*Exercise brief*
Nothing but the lines below, from the first through the line containing "Erkänn egna misstag utan att tveka.", should be set down, each one exactly and without pictures.

*Task input*
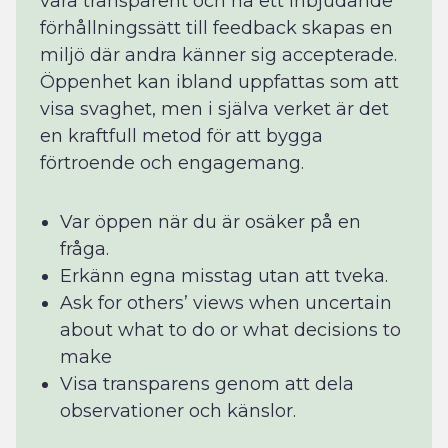
vara transparent och ha ett inbjudande
förhållningssätt till feedback skapas en
miljö där andra känner sig accepterade.
Öppenhet kan ibland uppfattas som att
visa svaghet, men i själva verket är det
en kraftfull metod för att bygga
förtroende och engagemang.
Var öppen när du är osäker på en
fråga.
Erkänn egna misstag utan att tveka.
Ask for others’ views when uncertain
about what to do or what decisions to
make
Visa transparens genom att dela
observationer och känslor.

*Response below*
vara transparent och ha ett inbjudande
förhållningssätt till feedback skapas en
miljö där andra känner sig accepterade.
Öppenhet kan ibland uppfattas som att
visa svaghet, men i själva verket är det
en kraftfull metod för att bygga
förtroende och engagemang.
Var öppen när du är osäker på en
fråga.
Erkänn egna misstag utan att tveka.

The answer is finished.